GESTELLTE AUFGABE 1: Gib aus dem Text über die Sternwarte in Bothkamp den Abschnitt von „Die neue Sternwarte“ bis einschließlich „Sternwarte in Bothkamp.“ wortgetreu aus.

SEITENTEXT:
>>>

Die neue Sternwarte wurde gegründet von Herrn Kammerherrn F. v. Bülow, welcher, die vielen mit einem derartigen Unternehmen verbundenen Schwierigkeiten und Geldopfer nicht achtend, ein Werk in’s Leben rief, welches eine beredtes Zeugniß seines hohen Interesses für Astronomie ist, und wodurch sein Name in der Geschichte


Das große Fernrohr auf der Sternwarte in Bothkamp.


dieser Wissenschaft eine bleibende Stelle finden wird.

Die Leitung dieses Institutes, von welchem wir in Folgendem versuchen wollen eine kurze Beschreibung zu geben, wurde in die Hände eines geborenen Leipzigers, des Herrn Dr. H. Vogel (Bruder des bekannten Afrikareisenden) gelegt, an dessen Arbeiten, besonders in chemischer Beziehung, thätigen Antheil zu nehmen dem Referenten die dankenswerthe Aufgabe zu Theil wurde.

<<<

BEREITGESTELLTE DATEN:

>>>

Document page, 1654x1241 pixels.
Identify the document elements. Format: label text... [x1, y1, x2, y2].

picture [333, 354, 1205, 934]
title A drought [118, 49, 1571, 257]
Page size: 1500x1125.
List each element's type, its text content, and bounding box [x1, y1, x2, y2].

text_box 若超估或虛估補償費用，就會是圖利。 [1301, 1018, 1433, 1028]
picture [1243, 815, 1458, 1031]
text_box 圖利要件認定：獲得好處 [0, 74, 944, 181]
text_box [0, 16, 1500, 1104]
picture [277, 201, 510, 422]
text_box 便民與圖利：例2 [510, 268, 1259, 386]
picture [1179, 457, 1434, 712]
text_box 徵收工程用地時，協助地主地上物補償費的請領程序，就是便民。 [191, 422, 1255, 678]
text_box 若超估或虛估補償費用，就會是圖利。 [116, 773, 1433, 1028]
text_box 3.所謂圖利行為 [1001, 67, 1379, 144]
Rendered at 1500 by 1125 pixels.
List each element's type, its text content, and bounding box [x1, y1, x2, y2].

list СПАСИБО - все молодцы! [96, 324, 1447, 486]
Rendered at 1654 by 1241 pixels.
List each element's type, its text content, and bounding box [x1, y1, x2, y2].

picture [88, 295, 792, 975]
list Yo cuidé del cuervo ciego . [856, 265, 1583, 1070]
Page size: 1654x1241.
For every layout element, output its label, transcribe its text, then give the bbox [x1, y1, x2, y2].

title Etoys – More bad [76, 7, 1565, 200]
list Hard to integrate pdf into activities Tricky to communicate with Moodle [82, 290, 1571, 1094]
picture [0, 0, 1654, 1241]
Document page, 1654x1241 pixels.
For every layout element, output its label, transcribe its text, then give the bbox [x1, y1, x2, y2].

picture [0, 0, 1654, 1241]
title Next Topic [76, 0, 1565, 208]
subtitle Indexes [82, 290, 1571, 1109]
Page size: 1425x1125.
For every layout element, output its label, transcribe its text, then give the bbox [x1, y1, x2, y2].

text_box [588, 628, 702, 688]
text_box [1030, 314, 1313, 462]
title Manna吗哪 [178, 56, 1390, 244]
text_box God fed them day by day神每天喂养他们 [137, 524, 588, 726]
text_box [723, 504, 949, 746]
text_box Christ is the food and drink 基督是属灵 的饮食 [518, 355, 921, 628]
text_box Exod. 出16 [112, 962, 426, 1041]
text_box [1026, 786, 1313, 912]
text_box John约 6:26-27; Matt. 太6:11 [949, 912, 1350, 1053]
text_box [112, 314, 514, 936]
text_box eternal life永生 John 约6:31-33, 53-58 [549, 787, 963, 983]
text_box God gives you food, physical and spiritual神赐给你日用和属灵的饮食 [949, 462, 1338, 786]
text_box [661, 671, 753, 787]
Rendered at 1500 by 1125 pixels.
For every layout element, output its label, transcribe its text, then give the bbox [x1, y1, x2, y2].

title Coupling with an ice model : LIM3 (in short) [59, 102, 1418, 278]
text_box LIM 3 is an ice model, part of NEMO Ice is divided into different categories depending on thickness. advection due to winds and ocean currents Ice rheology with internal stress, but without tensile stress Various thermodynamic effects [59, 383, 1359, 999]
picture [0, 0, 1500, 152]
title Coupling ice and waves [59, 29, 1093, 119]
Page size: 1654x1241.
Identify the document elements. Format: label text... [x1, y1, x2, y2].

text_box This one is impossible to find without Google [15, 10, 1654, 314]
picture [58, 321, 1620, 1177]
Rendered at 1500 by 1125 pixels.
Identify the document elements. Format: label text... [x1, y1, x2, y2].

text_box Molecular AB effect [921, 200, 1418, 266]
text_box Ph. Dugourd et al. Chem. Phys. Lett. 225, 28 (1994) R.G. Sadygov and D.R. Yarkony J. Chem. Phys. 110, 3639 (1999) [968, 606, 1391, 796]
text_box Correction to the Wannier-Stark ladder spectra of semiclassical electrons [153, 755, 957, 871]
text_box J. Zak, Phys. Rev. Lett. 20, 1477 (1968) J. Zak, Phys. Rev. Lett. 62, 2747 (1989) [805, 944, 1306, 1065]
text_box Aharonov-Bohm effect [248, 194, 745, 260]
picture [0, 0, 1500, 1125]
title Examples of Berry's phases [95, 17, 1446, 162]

<<<

GESTELLTE AUFGABE 2: Tausche in der Auflistung „bounding box“ gegen „enclosing box“ aus und gib nur die Zeilen von der Zeile mit „Page size: 1500x1125.“ bis einschließlich der Zeile mit „picture [277, 201, 510, 422]“ wieder. Alles andere in diesen Zeilen bleibt unverändert.

ANTWORT 1:
Die neue Sternwarte wurde gegründet von Herrn Kammerherrn F. v. Bülow, welcher, die vielen mit einem derartigen Unternehmen verbundenen Schwierigkeiten und Geldopfer nicht achtend, ein Werk in’s Leben rief, welches eine beredtes Zeugniß seines hohen Interesses für Astronomie ist, und wodurch sein Name in der Geschichte


Das große Fernrohr auf der Sternwarte in Bothkamp.

ANTWORT 2:
Page size: 1500x1125.
List each element's type, its text content, and enclosing box [x1, y1, x2, y2].

text_box 若超估或虛估補償費用，就會是圖利。 [1301, 1018, 1433, 1028]
picture [1243, 815, 1458, 1031]
text_box 圖利要件認定：獲得好處 [0, 74, 944, 181]
text_box [0, 16, 1500, 1104]
picture [277, 201, 510, 422]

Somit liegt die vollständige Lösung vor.